-------- DATA TO USE --------
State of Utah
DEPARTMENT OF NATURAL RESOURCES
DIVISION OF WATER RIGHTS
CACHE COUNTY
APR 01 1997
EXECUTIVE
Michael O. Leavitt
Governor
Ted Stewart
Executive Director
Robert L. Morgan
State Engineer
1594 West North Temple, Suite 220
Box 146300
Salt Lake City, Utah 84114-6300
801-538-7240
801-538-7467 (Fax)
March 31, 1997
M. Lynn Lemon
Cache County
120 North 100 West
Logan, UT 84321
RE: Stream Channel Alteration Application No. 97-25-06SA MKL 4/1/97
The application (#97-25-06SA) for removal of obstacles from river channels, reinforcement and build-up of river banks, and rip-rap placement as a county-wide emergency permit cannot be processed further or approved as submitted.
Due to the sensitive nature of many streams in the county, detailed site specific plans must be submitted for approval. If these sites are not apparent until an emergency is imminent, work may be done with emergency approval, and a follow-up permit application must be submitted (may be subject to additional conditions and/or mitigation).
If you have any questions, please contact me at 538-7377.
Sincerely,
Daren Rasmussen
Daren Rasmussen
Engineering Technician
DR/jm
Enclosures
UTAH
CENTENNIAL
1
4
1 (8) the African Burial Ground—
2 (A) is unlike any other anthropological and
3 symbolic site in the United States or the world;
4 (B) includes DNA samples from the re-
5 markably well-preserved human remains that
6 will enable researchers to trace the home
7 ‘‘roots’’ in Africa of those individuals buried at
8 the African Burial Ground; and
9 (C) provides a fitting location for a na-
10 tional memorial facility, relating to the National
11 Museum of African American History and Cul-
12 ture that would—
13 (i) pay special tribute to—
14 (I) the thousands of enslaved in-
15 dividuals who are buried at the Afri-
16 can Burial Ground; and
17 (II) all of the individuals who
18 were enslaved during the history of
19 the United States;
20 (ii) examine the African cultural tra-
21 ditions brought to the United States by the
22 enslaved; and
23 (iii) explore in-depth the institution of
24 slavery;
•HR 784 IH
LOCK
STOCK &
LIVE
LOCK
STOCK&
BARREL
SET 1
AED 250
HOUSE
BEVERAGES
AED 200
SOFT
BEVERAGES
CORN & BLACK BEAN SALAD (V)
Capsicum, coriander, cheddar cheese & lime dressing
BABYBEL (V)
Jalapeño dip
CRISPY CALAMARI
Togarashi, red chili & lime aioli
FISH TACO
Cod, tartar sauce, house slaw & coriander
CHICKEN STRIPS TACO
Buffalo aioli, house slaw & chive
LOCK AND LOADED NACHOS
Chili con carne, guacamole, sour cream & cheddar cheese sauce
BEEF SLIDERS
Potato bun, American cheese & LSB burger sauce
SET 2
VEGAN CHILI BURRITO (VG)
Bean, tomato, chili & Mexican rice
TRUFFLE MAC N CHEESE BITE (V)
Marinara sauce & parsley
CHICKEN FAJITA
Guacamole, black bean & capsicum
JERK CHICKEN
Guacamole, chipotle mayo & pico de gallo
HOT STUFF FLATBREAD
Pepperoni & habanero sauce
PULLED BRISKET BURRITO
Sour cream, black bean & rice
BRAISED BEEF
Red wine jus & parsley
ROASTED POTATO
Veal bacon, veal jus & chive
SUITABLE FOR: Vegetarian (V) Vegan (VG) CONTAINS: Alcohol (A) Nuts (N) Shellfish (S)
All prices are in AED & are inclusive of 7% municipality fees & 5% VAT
--------
PROBLEM REQUIREMENTS: Write out only the lines that run from the line containing "23 (iii) explore in-depth the institution of" through the line containing "JERK CHICKEN", both included, exactly as they appear above.

ANSWER FOR THE TASK:
23 (iii) explore in-depth the institution of
24 slavery;
•HR 784 IH
LOCK
STOCK &
LIVE
LOCK
STOCK&
BARREL
SET 1
AED 250
HOUSE
BEVERAGES
AED 200
SOFT
BEVERAGES
CORN & BLACK BEAN SALAD (V)
Capsicum, coriander, cheddar cheese & lime dressing
BABYBEL (V)
Jalapeño dip
CRISPY CALAMARI
Togarashi, red chili & lime aioli
FISH TACO
Cod, tartar sauce, house slaw & coriander
CHICKEN STRIPS TACO
Buffalo aioli, house slaw & chive
LOCK AND LOADED NACHOS
Chili con carne, guacamole, sour cream & cheddar cheese sauce
BEEF SLIDERS
Potato bun, American cheese & LSB burger sauce
SET 2
VEGAN CHILI BURRITO (VG)
Bean, tomato, chili & Mexican rice
TRUFFLE MAC N CHEESE BITE (V)
Marinara sauce & parsley
CHICKEN FAJITA
Guacamole, black bean & capsicum
JERK CHICKEN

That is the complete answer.